The introduction to Stanford’s CS329H course outlines its focus on integrating human preferences into machine learning through interdisciplinary approaches, practical projects, and ethical considerations, emphasizing interactive learning and real-world applications. It highlights key topics such as preference modeling, reinforcement learning, and AI alignment, preparing students to address both technical challenges and societal impacts in this evolving field.
The introduction to Stanford’s CS329H course, “Machine Learning from Human Preferences,” presented by faculty member Sammy Coua, outlines the course’s focus on the intersection of machine learning and human feedback. This is the second offering of the course, building on lessons learned from the previous year, with a strong emphasis on interactive learning from human preferences. The course aims to explore foundational concepts and practical strategies for eliciting and embedding human values and preferences into AI models, drawing from diverse fields such as economics, psychology, and statistics. Students will engage through lectures, homework, projects, and invited talks, with a significant portion of the grade based on homework and active participation.
The course content is structured around four main modules: modeling human choice, model-based preference learning, model-free optimization, and human values with AI alignment. A unique aspect of the course is the availability of a newly developed textbook, which is still in draft form and open to student feedback. The course encourages collaborative projects, allowing students to work in groups to explore various applications of learning from human preferences, ranging from language models to robotics and recommendation systems. Ethical considerations and societal impacts of AI systems trained on human preferences are integral to the curriculum, highlighting the importance of representation, bias, and fairness in AI development.
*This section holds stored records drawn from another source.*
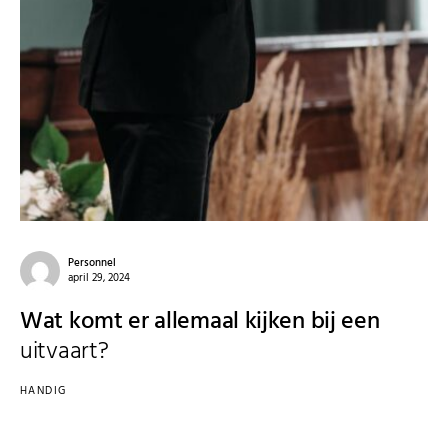
Personnel
april 29, 2024
Wat komt er allemaal kijken bij een
uitvaart?
HANDIG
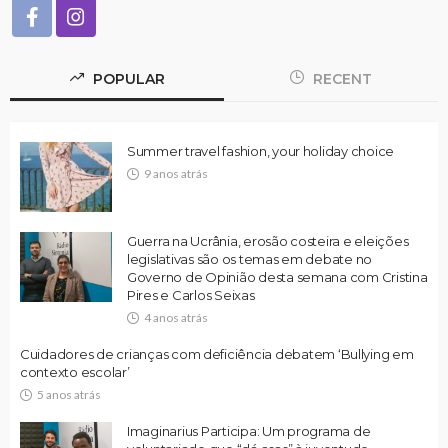
POPULAR
RECENT
Summer travel fashion, your holiday choice
9 anos atrás
Guerra na Ucrânia, erosão costeira e eleições
legislativas são os temas em debate no
Governo de Opinião desta semana com Cristina
Pires e Carlos Seixas
4 anos atrás
Cuidadores de crianças com deficiência debatem ‘Bullying em
contexto escolar’
5 anos atrás
Imaginarius Participa: Um programa de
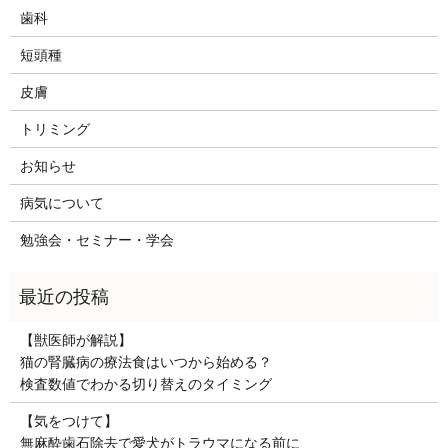
歯科
短頭種
皮膚
トリミング
お知らせ
病気について
勉強会・セミナー・学会
【獣医師が解説】
猫の腎臓病の療法食はいつから始める？
検査数値でわかる切り替えのタイミング
【気をつけて】
無麻酔歯石除去で愛犬がトラウマになる前に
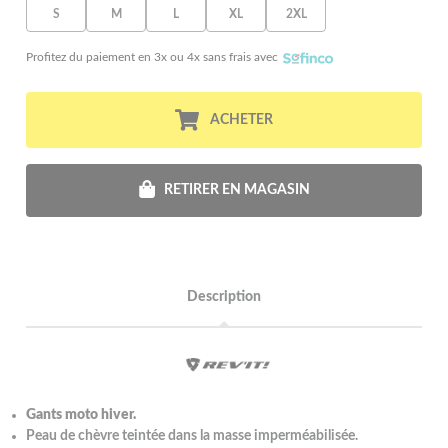
S
M
L
XL
2XL
Profitez du paiement en 3x ou 4x sans frais avec
ACHETER
RETIRER EN MAGASIN
Description
Gants moto hiver.
Peau de chèvre teintée dans la masse imperméabilisée.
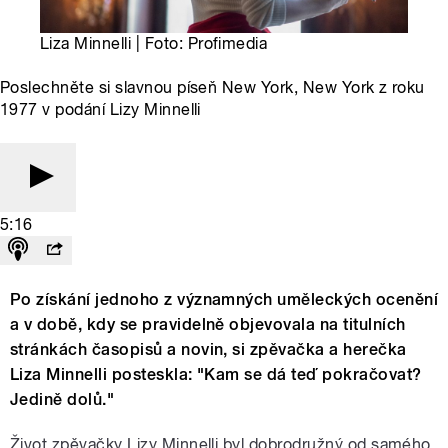
Liza Minnelli | Foto: Profimedia
Poslechněte si slavnou píseň New York, New York z roku
1977 v podání Lizy Minnelli
5:16
Po získání jednoho z významných uměleckých ocenění
a v době, kdy se pravidelně objevovala na titulních
stránkách časopisů a novin, si zpěvačka a herečka
Liza Minnelli posteskla: "Kam se dá teď pokračovat?
Jedině dolů."
Život zpěvačky Lizy Minnelli byl dobrodružný od samého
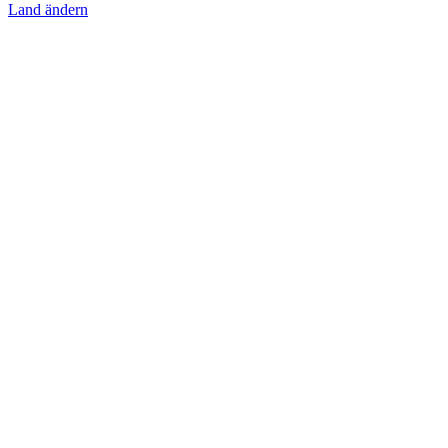
Land ändern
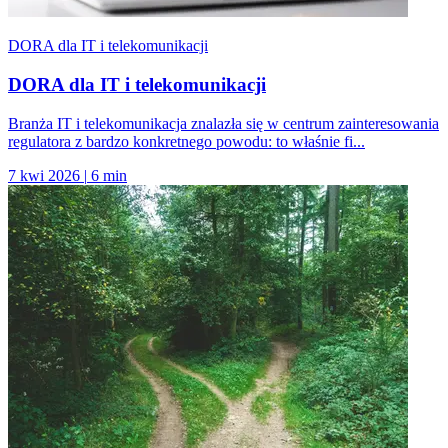
DORA dla IT i telekomunikacji
DORA dla IT i telekomunikacji
Branża IT i telekomunikacja znalazła się w centrum zainteresowania
regulatora z bardzo konkretnego powodu: to właśnie fi...
7 kwi 2026
|
6 min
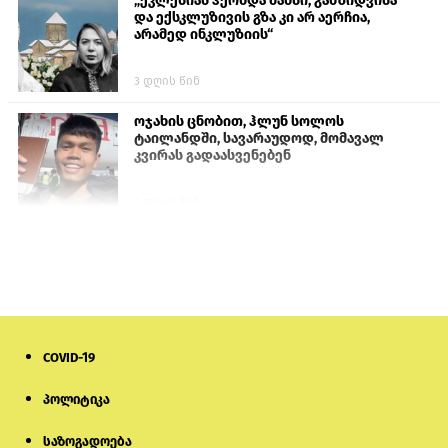
„ეკლესიას ჰქონდა შანსი, განზიდვისა
და ექსკლუზივის გზა კი არ აერჩია,
არამედ ინკლუზიის“
3 დღის წინ
ოჯახის ცნობით, ჰლუნ სოლოს
ტაილანდში, სავარაუდოდ, მომავალ
კვირას გადაასვენებენ
6 დღის წინ
პროკურატურამ გია ბარამიძის
განცხადებებზე სამშობლოს ღალატის
და საბოტაჟის მუხლებით გამოძიება
დაიწყო
23 საათის წინ
COVID-19
მიქანაძე: სტუდენტი მობილობით
კერძო უნივერსიტეტში თუ გადადის,
დაფინანსება აღარ ექნება
პოლიტიკა
საზოგადოება
6 დღის წინ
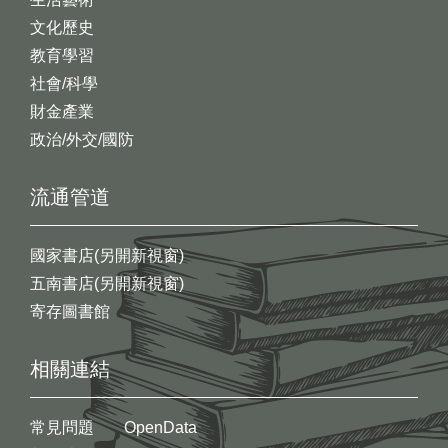
文化歷史
教育學習
社會/科學
財金產業
政治/外交/國防
流通管道
國家書店(另開新視窗)
五南書店(另開新視窗)
寄存圖書館
相關連結
常見問題
OpenData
A significant portion of the discussion centers on the practical challenges and methodologies of learning from human preferences, particularly in language models. The course covers the typical pipeline involving supervised fine-tuning with human-labeled data, preference comparisons, and reinforcement learning to optimize model behavior according to human feedback. The instructor emphasizes the importance of interactive querying to efficiently gather high-quality human preference data, which is often costly and complex to obtain. The course also addresses the limitations and open research questions in this area, such as the role and necessity of explicit reward models versus implicit preference learning methods like Direct Preference Optimization (DPO).
Applications beyond language models are also explored, including exoskeleton calibration for personalized assistance, classification problems with asymmetric costs, and recommendation systems. The course highlights real-world examples where human preferences directly influence AI performance and decision-making. Challenges such as reward hacking, human inconsistency, and the ethical implications of outsourcing preference data collection are discussed to provide a comprehensive understanding of the field. The instructor stresses the evolving nature of this research area and encourages students to contribute through projects and discussions.
Overall, CS329H aims to provide students with a broad yet foundational understanding of how human preferences can be integrated into machine learning systems. It balances technical depth with interdisciplinary perspectives and ethical considerations, preparing students to tackle complex problems in AI alignment and human-centered machine learning. The course is designed for students with a basic background in machine learning and programming, and it fosters an interactive learning environment where feedback and adaptation are key components. The introduction sets the stage for a dynamic and evolving exploration of machine learning from human preferences, emphasizing both theoretical and practical challenges.